Scott Engle is the chef instructor at MCTS and has been working there for 23 years. There are currently seven classes actively running, covering cooking and preparation basics like knife skills. For the students from the Newcomer Academy and other freshmen, they will be getting their ServSafe® food handling certifications, which helps train them in maintaining standards and safety in the kitchen.
“We wanted to integrate them into the school, and get them an opportunity to look around and see what types of opportunities were here,” Engle said, his class a means of conveying to them “how that pathogenic growth works” when it applies to the culinary world.
He explained the importance of learning biology, as well as sanitizing and cleaning procedures. “We show them some things, then make a few products, maybe give them an idea of how fast something that isn’t good for you can spread through your food if you’re not cautious, but the result is something good.”

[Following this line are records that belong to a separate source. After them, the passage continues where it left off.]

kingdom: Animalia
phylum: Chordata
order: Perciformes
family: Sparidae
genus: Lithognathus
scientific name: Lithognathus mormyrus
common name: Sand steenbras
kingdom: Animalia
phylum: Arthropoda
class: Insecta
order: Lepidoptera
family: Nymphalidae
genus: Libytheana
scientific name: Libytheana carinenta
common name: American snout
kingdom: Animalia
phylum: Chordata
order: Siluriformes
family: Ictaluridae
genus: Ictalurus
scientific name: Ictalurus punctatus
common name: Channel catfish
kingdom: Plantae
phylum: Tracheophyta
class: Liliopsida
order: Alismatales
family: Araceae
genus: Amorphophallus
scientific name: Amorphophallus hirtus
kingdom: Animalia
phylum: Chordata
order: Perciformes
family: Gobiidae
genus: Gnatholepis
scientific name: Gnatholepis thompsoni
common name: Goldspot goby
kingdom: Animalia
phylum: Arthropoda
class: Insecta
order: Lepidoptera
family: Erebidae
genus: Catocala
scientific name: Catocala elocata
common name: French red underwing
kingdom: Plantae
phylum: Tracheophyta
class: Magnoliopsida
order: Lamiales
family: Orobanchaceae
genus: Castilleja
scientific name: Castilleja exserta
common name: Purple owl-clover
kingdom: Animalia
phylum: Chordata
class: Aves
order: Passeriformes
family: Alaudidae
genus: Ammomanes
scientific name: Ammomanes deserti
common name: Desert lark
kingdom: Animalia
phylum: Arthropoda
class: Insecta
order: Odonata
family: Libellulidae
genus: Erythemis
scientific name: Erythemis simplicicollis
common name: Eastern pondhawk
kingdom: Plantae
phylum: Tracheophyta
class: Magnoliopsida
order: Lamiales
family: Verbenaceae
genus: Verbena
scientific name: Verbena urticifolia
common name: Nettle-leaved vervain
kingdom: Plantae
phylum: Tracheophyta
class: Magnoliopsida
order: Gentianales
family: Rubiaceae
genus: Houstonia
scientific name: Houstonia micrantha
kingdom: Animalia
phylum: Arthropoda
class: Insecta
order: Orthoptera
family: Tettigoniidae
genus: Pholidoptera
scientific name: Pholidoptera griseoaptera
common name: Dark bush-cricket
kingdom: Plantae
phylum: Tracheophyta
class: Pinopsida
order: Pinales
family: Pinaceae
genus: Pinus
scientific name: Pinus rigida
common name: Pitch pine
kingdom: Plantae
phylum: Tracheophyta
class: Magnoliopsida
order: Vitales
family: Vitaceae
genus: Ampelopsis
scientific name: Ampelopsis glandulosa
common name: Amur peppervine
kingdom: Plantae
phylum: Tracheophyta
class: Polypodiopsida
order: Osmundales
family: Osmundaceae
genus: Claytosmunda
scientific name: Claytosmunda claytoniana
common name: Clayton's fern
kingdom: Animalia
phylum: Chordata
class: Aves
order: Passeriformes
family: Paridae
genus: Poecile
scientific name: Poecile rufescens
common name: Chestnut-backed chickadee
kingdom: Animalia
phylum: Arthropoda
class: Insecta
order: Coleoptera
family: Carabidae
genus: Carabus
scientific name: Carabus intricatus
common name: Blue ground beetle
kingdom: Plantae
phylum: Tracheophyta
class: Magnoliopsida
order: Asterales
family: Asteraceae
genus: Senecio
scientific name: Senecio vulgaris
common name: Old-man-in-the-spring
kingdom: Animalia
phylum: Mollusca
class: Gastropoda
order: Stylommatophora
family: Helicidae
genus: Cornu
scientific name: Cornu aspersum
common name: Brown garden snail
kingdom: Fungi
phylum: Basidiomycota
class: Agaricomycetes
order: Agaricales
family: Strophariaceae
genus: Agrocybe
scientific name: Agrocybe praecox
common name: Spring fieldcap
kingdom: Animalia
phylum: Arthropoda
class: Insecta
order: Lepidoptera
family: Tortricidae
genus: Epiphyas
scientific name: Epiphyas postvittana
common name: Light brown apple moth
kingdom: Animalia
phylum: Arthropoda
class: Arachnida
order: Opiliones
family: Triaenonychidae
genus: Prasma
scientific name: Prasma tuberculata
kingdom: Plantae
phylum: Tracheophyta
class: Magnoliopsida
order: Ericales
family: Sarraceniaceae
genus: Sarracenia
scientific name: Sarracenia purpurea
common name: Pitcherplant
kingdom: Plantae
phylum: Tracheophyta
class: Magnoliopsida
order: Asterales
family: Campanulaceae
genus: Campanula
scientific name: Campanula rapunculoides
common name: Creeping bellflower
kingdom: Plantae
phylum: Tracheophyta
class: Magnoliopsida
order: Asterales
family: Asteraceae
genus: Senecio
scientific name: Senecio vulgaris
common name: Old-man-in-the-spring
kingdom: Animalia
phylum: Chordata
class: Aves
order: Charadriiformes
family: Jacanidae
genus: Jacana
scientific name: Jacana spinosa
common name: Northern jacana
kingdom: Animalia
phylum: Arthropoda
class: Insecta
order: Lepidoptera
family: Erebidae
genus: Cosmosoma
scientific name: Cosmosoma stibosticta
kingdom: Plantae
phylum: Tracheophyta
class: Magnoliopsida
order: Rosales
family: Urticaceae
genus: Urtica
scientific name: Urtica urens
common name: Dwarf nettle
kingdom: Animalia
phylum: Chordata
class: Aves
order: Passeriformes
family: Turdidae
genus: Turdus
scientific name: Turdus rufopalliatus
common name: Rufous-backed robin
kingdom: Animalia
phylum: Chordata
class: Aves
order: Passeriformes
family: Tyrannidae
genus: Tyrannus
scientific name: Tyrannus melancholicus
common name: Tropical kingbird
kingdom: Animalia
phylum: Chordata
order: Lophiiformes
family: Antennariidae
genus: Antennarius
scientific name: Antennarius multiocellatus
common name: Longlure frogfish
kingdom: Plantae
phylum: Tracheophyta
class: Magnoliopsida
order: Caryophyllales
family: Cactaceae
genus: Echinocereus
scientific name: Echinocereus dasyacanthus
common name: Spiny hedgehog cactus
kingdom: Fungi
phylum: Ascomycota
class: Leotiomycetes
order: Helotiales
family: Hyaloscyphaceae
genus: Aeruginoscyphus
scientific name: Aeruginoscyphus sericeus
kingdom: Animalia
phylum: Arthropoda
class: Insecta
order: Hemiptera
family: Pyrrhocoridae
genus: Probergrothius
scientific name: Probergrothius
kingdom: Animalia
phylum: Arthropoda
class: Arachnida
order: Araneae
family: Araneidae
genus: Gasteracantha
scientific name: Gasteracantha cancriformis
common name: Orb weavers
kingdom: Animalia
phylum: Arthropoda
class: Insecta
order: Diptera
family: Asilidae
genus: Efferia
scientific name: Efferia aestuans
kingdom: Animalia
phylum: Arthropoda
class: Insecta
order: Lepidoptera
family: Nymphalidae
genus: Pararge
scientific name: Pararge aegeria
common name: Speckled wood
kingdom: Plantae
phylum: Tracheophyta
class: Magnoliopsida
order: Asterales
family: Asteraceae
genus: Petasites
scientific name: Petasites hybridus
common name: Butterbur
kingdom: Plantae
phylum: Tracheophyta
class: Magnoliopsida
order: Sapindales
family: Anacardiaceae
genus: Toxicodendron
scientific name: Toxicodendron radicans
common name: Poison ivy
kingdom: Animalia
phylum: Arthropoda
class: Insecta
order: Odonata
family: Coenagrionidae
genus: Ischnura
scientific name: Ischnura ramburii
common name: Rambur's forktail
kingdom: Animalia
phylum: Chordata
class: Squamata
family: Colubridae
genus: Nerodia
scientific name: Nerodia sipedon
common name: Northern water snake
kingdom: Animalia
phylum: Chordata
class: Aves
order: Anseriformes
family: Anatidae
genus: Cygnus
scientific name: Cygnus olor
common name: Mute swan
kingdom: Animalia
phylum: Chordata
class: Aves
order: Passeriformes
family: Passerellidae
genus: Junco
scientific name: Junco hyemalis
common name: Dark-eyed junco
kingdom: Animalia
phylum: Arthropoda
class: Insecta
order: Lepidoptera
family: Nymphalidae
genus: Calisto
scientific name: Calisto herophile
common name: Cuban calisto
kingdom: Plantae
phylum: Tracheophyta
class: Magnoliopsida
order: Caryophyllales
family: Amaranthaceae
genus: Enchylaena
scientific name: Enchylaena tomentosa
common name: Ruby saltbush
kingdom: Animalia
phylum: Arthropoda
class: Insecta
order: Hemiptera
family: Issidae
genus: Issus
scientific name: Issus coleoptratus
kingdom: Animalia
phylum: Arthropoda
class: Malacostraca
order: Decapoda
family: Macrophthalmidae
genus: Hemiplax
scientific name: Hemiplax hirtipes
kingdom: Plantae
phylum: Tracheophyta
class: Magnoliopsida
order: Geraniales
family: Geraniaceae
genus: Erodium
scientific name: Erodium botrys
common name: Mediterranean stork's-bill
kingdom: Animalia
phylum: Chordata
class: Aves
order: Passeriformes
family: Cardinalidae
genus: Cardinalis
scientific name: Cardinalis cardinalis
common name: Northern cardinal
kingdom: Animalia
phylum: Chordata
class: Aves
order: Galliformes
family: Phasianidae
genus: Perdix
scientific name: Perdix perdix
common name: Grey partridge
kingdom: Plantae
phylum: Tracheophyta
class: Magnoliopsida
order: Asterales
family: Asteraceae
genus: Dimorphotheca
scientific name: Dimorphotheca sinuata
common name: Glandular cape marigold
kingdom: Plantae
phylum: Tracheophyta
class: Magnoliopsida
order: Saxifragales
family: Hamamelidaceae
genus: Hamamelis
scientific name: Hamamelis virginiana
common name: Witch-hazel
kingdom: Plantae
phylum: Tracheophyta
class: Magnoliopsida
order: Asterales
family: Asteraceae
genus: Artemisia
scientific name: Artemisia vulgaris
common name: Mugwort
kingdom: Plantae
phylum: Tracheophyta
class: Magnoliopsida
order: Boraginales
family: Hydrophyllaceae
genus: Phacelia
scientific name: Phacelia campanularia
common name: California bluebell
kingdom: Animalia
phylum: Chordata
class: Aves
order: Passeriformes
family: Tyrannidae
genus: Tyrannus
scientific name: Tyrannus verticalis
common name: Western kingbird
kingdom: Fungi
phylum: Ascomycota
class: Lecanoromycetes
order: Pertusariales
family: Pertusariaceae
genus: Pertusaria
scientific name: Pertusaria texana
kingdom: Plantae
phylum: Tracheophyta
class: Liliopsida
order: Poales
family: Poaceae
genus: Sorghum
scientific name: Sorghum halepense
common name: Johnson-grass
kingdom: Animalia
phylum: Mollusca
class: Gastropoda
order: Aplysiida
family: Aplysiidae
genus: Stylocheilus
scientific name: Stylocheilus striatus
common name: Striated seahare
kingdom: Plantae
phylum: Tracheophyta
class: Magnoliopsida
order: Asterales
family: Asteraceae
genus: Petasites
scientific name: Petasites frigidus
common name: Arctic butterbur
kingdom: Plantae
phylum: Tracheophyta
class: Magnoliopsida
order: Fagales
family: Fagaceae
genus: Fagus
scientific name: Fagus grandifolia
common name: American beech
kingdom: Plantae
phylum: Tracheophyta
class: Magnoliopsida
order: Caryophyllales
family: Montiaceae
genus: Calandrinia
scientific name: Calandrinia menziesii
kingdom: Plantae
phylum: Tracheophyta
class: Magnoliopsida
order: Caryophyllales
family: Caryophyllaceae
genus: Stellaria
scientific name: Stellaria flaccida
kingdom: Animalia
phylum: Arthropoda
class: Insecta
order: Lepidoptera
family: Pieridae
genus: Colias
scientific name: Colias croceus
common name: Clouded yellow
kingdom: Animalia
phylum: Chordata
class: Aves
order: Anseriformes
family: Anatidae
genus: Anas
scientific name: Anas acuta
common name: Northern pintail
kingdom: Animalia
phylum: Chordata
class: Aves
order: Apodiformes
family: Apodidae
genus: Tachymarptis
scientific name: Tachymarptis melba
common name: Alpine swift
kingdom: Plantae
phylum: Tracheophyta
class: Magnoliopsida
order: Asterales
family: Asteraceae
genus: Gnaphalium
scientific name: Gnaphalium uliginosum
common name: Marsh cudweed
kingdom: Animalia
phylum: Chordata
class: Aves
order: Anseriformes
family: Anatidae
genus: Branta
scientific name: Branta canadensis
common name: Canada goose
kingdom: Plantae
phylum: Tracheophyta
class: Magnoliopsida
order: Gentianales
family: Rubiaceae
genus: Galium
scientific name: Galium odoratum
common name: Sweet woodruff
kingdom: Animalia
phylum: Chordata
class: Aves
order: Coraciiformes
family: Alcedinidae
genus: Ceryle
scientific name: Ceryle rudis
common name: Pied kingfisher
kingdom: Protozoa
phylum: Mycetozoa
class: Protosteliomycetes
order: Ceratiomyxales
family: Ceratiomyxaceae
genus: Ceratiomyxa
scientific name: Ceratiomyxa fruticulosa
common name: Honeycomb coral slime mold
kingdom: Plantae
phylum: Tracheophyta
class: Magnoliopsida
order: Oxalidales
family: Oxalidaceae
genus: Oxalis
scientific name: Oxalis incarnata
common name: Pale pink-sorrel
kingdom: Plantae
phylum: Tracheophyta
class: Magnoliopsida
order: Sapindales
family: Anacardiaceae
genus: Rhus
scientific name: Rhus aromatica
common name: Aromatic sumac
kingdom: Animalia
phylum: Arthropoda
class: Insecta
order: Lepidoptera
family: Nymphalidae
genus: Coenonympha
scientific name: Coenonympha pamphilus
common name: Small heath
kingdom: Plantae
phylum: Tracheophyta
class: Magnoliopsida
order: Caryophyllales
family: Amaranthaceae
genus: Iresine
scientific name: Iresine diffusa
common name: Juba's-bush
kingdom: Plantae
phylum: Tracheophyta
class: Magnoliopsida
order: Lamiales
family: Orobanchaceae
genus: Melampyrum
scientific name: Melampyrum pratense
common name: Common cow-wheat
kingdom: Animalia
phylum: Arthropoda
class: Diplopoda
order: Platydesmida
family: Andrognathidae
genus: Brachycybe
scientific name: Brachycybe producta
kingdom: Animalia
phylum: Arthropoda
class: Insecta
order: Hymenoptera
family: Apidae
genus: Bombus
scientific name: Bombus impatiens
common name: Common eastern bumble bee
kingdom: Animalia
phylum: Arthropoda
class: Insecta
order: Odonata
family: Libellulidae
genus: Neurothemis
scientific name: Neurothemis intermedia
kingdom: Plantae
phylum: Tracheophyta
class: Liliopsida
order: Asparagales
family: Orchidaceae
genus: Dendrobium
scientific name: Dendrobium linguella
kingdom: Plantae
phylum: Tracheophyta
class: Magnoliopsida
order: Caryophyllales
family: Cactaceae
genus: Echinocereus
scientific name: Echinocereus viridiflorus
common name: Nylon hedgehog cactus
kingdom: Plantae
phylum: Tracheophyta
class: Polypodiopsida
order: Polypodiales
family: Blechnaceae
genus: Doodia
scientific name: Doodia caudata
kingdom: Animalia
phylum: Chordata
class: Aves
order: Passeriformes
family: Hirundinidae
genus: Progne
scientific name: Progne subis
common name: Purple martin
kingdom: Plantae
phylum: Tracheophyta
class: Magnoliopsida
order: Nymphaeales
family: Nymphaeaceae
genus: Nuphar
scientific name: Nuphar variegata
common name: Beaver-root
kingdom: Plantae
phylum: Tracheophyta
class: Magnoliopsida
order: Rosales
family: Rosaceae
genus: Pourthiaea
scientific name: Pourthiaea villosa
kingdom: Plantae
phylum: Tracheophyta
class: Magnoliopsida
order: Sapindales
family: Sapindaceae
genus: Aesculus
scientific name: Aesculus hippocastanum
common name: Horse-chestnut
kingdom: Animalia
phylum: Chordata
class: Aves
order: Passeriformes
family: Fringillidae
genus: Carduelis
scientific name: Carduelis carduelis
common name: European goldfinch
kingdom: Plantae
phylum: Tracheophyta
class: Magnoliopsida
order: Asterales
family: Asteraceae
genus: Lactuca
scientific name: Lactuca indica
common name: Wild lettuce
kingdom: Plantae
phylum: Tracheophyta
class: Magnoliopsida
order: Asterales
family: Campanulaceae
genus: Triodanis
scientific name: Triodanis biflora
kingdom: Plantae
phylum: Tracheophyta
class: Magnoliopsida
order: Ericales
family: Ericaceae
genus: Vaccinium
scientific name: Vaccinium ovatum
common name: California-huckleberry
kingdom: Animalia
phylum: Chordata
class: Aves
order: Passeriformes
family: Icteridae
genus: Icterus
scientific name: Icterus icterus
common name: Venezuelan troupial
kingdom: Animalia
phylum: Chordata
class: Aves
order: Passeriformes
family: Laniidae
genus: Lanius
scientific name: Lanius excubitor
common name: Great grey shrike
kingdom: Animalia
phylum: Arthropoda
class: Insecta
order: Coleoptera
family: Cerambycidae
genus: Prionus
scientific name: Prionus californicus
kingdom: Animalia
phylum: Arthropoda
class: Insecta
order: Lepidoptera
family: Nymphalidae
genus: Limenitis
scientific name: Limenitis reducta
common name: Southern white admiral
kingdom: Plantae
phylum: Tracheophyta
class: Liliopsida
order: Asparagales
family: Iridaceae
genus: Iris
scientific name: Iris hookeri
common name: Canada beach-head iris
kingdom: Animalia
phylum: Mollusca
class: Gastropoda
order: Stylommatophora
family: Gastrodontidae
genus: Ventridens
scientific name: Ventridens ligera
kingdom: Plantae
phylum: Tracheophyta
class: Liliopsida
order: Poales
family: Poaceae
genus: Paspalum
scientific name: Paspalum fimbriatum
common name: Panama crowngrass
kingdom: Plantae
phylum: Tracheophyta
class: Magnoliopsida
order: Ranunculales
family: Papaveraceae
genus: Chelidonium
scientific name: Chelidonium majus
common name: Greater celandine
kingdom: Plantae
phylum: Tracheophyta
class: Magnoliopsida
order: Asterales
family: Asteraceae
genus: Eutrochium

And often, tasty—the class made yogurt and Engle intended on showing them how to make yeast-raised donuts the following day. His desire is for those who choose that track to attend college or triumphantly embark on their careers, as MCTS has connections to restaurants, industries, and business partners.
Engle stated that at the completion of their schooling, students are fully prepared for acclimating to the workplace, although if they do choose to continue with higher education, their success rates excel past county averages for even just the regular culinary program. This is expected to be replicated in the Newcomer Academy, showing the importance of what makes an employee, as well as chef, worth hiring.
“I would hope that along with the biology skills, [and] a little bit of culinary education that they’re exposed to, that they would develop those skills that make them valuable in the workplace,” Engle said. “You come in our course, you have value as a person, but as an employee, you’re kind of starting from scratch, so the idea is to build value in them so that when they go work, that the people that are in charge, the owners, or the chefs or whatever can see, that these students are gonna generate income, they’re gonna generate money coming in, and they’re gonna be consistent, they’re gonna be there, they’re gonna be professional, and they’re looking to be taught, and that’s really what we hope for.”
In senior year, students can go to Mercer County College, with some able to get half or more of their associates degree completed by the time they graduate from high school. They earn credit through an extensive curriculum that starts with fundamental MCTS courses.
The horticulture and turf management program provides hands-on experience riding equipment, pruning trees, and making floral arrangements in participation with FFA, the Future Farmers of America organization.
“While this is a new program and we’re using all the modern technologies, career offerings, teaching and learning tactics, newcomer’s academies, I think, have been around since our founding fathers,” Fazzone said. He explained that when his parents came through Ellis Island from their Irish and Sicilian backgrounds, the same principles applied.
“There are language barriers that we all have and have had, at least if not us, our ancestors have,” he continued. “We’re just making a version of that for students who are coming to this country now, and we want to offer them everything we possibly can so that they can achieve their highest levels of learning and achievement.”
Of the takeaways for the students, Fazzone kept it simple.
“We want them to have a job, have a skill, earn money and be good citizens.”